→ REQUIRED ACTION: Report every line in the listing that contains the string "xChannelSelector".

→ DATA FOR ANALYSIS:
----------

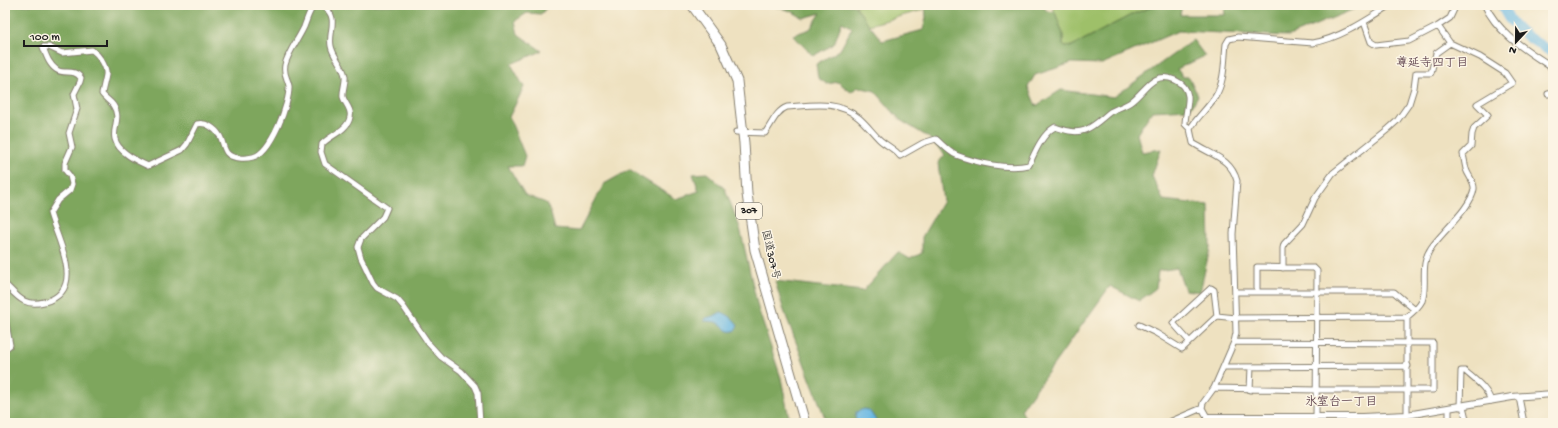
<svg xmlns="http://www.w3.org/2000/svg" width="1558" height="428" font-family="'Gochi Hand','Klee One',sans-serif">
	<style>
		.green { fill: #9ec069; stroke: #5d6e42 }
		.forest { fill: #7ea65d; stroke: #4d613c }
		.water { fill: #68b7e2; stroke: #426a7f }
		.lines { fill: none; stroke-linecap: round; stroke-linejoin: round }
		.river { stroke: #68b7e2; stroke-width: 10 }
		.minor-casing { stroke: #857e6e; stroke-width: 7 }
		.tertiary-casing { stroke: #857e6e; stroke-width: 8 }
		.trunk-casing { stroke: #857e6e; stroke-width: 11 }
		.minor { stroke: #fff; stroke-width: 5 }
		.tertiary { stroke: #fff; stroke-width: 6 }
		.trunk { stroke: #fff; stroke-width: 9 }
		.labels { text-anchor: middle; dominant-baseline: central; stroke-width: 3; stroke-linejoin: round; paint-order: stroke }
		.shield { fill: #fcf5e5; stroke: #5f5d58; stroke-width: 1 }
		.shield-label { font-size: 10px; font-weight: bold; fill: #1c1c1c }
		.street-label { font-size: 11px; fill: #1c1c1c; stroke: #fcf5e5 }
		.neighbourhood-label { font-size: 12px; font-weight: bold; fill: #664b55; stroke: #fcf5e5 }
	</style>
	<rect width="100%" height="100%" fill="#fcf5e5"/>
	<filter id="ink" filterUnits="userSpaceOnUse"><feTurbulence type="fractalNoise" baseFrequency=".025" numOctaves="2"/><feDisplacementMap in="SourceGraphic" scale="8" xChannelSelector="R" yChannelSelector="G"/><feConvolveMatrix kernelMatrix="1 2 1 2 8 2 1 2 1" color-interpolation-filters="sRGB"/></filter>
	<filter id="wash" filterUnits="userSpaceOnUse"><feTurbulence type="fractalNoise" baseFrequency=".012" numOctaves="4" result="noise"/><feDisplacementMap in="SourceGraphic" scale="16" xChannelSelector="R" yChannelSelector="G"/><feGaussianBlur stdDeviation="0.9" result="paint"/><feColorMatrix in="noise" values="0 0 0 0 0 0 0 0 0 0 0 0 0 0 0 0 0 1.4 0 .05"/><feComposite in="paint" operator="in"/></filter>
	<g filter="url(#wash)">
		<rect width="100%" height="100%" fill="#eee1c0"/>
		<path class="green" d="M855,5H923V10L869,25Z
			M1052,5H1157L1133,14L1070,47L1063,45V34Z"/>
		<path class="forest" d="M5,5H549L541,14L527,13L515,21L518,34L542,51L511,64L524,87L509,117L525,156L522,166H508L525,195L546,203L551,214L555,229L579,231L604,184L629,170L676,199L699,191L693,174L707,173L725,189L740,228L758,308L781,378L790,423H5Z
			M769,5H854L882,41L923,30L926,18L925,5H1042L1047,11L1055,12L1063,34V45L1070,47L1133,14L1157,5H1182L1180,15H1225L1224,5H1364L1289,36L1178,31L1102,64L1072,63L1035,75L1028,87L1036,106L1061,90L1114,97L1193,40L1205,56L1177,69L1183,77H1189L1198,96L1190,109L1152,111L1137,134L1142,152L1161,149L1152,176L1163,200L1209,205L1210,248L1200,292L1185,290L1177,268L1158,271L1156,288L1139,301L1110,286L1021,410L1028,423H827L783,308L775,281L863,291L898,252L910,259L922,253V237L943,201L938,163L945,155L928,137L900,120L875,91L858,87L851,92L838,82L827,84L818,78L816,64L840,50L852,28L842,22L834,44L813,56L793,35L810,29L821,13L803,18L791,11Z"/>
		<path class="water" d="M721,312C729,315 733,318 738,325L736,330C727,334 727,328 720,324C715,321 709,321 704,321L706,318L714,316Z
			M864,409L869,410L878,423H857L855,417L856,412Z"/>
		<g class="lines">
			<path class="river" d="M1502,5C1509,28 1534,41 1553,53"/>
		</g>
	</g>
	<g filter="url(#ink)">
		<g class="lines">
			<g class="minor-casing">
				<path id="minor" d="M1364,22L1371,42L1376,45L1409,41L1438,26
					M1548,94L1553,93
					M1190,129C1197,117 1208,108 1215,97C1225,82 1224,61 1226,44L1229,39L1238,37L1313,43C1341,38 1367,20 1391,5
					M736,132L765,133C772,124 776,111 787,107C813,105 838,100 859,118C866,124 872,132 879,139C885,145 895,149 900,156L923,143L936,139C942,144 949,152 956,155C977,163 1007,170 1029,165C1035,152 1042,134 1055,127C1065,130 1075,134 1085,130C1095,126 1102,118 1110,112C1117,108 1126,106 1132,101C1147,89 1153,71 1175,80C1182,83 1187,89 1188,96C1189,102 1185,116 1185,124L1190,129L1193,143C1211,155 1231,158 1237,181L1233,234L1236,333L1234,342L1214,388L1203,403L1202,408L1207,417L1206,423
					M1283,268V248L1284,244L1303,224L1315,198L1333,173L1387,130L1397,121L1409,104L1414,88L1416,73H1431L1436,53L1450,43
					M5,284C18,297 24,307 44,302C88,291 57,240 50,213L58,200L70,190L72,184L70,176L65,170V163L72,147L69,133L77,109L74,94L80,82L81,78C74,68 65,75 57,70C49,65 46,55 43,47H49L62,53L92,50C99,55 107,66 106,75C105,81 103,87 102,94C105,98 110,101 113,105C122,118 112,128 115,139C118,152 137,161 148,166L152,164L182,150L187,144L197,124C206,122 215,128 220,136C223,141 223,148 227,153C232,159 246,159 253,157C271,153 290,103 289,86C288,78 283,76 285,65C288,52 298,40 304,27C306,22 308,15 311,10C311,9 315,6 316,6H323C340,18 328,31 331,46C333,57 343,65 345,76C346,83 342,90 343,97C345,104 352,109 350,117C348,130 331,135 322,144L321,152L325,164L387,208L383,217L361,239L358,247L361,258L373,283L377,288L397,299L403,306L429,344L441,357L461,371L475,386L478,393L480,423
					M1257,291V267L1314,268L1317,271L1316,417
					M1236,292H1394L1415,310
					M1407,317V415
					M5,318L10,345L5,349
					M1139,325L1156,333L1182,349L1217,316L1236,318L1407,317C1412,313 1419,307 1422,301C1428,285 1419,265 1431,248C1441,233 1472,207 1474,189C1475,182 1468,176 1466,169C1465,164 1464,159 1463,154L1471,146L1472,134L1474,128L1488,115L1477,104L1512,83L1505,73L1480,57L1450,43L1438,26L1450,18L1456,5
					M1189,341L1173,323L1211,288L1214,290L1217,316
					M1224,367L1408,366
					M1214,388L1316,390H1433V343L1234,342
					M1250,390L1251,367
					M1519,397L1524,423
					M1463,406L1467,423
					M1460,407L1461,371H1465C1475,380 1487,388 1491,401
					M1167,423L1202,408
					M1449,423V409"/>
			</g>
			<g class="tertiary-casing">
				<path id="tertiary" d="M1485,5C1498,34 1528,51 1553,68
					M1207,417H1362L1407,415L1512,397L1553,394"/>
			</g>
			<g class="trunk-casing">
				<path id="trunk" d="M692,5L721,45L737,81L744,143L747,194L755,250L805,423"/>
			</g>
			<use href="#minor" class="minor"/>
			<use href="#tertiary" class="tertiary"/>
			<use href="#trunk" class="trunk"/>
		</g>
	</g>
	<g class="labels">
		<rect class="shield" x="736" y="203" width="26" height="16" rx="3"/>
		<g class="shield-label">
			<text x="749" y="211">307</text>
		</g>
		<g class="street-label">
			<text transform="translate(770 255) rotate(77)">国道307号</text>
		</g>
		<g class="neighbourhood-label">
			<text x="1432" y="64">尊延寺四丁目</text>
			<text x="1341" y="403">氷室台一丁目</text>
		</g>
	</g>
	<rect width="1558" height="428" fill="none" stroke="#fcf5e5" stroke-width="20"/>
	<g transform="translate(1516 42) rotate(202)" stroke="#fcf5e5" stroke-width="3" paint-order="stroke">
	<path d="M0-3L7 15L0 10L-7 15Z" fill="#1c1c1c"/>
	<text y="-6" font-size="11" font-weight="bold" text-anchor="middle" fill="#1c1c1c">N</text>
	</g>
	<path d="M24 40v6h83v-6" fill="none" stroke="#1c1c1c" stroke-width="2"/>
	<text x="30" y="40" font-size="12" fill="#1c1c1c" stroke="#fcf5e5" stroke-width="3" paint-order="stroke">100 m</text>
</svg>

----------

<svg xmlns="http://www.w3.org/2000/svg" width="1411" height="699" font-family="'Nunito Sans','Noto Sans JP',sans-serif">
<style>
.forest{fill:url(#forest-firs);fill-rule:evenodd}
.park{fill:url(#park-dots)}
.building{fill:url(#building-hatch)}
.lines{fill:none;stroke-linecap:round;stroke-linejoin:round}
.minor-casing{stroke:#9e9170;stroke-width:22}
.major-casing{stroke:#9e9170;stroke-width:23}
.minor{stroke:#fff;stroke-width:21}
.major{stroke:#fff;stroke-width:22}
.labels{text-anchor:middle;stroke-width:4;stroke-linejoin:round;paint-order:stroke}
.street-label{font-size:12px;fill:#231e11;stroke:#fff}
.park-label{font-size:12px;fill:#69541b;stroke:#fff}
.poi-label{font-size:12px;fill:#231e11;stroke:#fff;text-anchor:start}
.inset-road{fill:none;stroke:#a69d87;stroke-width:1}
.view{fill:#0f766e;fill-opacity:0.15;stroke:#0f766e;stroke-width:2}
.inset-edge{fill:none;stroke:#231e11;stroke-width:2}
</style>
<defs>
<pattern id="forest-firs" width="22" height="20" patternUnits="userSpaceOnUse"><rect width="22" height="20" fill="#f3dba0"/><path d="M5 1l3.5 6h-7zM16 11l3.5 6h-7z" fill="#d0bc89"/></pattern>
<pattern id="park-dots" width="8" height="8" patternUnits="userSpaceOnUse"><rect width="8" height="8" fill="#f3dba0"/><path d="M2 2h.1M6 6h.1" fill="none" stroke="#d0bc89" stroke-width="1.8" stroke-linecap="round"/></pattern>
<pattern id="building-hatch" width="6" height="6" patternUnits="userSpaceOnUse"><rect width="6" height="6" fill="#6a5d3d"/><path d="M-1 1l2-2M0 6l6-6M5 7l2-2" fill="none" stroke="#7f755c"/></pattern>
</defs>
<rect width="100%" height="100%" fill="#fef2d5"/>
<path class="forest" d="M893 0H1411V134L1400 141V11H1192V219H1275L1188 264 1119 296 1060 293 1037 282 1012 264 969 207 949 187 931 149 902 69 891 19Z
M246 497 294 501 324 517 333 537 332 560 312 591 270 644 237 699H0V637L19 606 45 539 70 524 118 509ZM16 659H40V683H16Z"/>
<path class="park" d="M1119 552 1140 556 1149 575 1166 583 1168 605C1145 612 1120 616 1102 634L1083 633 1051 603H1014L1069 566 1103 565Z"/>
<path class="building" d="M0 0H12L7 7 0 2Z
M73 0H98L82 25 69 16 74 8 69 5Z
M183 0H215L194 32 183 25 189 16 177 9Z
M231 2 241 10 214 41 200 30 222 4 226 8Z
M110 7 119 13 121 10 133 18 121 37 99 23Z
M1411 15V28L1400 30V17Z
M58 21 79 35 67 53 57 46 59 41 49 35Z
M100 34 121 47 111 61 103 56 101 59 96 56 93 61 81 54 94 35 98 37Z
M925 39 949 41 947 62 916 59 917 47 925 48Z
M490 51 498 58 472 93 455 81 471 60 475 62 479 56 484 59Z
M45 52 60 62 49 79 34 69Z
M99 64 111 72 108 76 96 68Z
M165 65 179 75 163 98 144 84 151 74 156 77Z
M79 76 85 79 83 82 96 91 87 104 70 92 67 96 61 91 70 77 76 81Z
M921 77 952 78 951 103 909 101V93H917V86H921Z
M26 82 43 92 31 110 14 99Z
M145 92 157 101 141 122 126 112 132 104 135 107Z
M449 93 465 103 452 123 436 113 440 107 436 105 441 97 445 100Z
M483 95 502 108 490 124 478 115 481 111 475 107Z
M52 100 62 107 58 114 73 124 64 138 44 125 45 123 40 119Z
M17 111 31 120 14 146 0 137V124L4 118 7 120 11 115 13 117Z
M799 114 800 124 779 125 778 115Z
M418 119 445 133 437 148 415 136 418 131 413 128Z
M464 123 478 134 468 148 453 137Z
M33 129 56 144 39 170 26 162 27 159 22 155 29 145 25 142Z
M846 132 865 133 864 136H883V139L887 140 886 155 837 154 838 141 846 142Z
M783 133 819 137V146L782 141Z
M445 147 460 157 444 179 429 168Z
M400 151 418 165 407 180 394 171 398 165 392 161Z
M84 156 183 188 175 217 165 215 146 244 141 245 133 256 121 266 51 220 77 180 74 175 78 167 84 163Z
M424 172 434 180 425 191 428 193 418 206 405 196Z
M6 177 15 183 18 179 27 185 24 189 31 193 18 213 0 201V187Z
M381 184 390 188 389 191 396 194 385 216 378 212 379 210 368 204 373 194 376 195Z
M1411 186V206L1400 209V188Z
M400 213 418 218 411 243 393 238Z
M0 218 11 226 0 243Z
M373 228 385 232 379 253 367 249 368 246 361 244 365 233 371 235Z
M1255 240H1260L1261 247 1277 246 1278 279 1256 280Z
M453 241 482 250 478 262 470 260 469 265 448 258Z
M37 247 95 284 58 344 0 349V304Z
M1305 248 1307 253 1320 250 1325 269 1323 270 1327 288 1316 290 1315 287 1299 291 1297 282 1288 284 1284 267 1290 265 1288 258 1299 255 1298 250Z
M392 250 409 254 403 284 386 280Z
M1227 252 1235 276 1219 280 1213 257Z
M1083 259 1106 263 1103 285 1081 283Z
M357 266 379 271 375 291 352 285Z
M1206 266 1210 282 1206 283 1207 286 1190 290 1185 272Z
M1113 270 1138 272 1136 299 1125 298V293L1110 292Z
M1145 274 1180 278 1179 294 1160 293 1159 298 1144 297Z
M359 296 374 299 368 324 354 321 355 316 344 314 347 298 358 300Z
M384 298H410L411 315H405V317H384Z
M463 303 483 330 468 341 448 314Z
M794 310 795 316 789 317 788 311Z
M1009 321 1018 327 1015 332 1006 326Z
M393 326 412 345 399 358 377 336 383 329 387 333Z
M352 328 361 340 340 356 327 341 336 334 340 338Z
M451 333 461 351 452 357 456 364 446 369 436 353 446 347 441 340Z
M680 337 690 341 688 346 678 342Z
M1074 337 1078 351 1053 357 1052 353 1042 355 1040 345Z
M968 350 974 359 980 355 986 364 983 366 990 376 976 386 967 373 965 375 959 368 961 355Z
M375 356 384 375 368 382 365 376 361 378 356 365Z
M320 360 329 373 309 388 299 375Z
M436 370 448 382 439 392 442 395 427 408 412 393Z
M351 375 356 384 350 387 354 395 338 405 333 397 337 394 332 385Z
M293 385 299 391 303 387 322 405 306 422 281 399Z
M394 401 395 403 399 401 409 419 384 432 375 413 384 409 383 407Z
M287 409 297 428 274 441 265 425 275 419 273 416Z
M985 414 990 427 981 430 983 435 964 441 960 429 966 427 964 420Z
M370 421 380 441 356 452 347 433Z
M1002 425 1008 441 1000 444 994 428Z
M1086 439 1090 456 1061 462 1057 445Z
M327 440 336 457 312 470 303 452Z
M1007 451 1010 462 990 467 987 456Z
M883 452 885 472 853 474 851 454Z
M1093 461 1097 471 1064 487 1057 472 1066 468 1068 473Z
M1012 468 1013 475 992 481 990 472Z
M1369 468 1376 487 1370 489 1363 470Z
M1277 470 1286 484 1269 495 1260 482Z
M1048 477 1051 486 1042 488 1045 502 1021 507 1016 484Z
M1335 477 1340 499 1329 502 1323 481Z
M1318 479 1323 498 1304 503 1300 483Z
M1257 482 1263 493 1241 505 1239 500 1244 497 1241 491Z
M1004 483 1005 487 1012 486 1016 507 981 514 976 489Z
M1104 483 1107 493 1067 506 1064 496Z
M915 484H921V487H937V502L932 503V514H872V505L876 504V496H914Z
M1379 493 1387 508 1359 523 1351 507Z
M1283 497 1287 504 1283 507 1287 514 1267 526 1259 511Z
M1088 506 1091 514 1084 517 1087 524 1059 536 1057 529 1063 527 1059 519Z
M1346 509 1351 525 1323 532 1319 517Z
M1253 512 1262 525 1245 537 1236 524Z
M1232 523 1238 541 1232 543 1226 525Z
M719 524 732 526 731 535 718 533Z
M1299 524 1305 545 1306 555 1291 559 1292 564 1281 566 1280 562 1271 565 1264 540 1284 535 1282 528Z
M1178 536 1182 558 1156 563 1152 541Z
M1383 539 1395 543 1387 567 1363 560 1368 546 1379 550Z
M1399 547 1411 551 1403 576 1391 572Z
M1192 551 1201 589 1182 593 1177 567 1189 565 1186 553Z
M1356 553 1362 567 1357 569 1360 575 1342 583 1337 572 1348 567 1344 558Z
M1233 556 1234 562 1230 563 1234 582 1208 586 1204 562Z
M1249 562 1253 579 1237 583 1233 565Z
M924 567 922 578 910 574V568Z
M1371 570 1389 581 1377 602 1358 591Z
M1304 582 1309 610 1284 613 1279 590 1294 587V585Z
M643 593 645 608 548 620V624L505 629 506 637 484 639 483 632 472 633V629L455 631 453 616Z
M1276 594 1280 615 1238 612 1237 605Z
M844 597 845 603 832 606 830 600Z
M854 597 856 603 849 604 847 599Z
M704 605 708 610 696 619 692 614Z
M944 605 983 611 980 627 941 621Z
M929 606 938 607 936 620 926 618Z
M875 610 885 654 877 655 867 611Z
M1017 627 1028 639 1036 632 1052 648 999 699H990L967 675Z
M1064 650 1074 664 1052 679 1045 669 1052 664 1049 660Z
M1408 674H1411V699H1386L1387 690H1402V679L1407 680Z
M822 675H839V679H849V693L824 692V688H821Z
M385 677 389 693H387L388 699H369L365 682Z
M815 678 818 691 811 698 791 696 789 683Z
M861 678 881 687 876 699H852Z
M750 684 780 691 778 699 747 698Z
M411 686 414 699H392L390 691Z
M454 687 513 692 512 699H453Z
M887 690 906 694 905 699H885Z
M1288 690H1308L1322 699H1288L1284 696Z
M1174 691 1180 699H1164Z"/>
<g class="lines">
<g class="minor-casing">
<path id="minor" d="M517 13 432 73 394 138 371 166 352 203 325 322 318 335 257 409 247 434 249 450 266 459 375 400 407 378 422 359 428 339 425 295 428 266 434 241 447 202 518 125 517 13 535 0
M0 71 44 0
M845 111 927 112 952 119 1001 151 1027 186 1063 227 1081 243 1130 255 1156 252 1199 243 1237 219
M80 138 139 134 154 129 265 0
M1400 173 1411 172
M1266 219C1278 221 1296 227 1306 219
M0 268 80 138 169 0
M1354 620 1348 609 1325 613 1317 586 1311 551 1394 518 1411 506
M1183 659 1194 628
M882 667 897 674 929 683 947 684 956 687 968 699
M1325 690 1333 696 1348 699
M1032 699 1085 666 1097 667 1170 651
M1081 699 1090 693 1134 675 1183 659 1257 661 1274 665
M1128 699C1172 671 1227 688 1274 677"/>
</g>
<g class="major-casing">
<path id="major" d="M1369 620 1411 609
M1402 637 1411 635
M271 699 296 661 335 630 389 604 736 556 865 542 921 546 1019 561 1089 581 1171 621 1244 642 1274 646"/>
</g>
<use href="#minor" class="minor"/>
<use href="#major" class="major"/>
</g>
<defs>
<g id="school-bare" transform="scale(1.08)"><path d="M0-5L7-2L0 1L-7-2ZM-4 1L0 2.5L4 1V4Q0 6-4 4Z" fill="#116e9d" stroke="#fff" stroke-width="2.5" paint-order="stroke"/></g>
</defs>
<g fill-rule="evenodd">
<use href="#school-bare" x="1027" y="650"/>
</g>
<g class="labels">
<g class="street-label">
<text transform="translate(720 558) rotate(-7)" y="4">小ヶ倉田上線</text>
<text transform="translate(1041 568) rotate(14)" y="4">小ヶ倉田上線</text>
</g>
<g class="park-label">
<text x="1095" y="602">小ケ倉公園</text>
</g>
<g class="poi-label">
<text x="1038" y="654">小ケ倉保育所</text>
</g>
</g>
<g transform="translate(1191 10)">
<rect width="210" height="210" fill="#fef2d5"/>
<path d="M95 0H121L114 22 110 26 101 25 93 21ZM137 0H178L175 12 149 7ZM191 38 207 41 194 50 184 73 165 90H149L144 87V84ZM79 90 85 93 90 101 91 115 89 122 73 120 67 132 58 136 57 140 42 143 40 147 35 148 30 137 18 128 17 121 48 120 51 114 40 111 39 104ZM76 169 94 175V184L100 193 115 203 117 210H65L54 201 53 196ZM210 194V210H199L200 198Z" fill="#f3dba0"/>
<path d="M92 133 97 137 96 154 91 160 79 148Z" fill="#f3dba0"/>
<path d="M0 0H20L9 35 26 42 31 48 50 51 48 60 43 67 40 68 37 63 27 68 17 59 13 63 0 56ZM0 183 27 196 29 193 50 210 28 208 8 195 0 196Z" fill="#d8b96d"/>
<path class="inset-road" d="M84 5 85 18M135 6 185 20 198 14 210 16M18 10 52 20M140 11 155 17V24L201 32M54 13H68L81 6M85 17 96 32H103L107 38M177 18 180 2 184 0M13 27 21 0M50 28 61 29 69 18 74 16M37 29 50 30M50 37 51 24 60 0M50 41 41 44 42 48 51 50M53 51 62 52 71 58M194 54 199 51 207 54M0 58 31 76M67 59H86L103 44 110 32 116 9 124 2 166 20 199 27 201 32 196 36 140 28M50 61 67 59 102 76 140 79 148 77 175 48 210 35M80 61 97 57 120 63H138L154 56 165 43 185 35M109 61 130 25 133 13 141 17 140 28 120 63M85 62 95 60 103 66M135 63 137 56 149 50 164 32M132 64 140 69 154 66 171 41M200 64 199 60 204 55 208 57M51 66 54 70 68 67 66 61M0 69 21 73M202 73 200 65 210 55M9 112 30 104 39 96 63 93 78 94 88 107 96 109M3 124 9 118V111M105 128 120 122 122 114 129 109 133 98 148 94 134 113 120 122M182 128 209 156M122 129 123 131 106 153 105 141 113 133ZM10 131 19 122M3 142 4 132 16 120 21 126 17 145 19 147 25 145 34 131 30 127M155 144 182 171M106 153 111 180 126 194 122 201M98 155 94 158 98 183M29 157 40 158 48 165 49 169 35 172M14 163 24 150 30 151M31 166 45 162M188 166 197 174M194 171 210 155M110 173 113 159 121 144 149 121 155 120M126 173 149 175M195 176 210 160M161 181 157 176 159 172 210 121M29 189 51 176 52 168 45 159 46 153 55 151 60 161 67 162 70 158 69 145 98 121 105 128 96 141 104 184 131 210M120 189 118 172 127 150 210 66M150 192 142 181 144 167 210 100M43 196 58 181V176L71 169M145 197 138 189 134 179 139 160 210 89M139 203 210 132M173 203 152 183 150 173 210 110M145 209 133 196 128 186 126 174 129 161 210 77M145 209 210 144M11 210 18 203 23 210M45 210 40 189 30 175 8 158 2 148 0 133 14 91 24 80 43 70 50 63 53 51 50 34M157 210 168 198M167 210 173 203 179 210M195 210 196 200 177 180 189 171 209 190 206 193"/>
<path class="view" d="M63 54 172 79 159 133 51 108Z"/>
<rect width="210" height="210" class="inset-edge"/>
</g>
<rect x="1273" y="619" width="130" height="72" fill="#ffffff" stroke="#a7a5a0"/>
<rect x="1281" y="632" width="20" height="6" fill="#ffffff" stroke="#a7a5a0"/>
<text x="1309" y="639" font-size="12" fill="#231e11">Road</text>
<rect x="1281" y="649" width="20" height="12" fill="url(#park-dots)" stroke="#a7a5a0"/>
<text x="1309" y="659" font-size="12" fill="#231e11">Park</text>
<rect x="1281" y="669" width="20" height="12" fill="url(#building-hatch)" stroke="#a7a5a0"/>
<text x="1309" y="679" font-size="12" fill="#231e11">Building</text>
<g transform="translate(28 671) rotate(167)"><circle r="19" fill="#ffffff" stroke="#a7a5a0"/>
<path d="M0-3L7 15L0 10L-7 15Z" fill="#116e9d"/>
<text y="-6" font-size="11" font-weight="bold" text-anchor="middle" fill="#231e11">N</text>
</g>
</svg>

----------

→ PROBLEM SOLUTION:
	<filter id="ink" filterUnits="userSpaceOnUse"><feTurbulence type="fractalNoise" baseFrequency=".025" numOctaves="2"/><feDisplacementMap in="SourceGraphic" scale="8" xChannelSelector="R" yChannelSelector="G"/><feConvolveMatrix kernelMatrix="1 2 1 2 8 2 1 2 1" color-interpolation-filters="sRGB"/></filter>
	<filter id="wash" filterUnits="userSpaceOnUse"><feTurbulence type="fractalNoise" baseFrequency=".012" numOctaves="4" result="noise"/><feDisplacementMap in="SourceGraphic" scale="16" xChannelSelector="R" yChannelSelector="G"/><feGaussianBlur stdDeviation="0.9" result="paint"/><feColorMatrix in="noise" values="0 0 0 0 0 0 0 0 0 0 0 0 0 0 0 0 0 1.4 0 .05"/><feComposite in="paint" operator="in"/></filter>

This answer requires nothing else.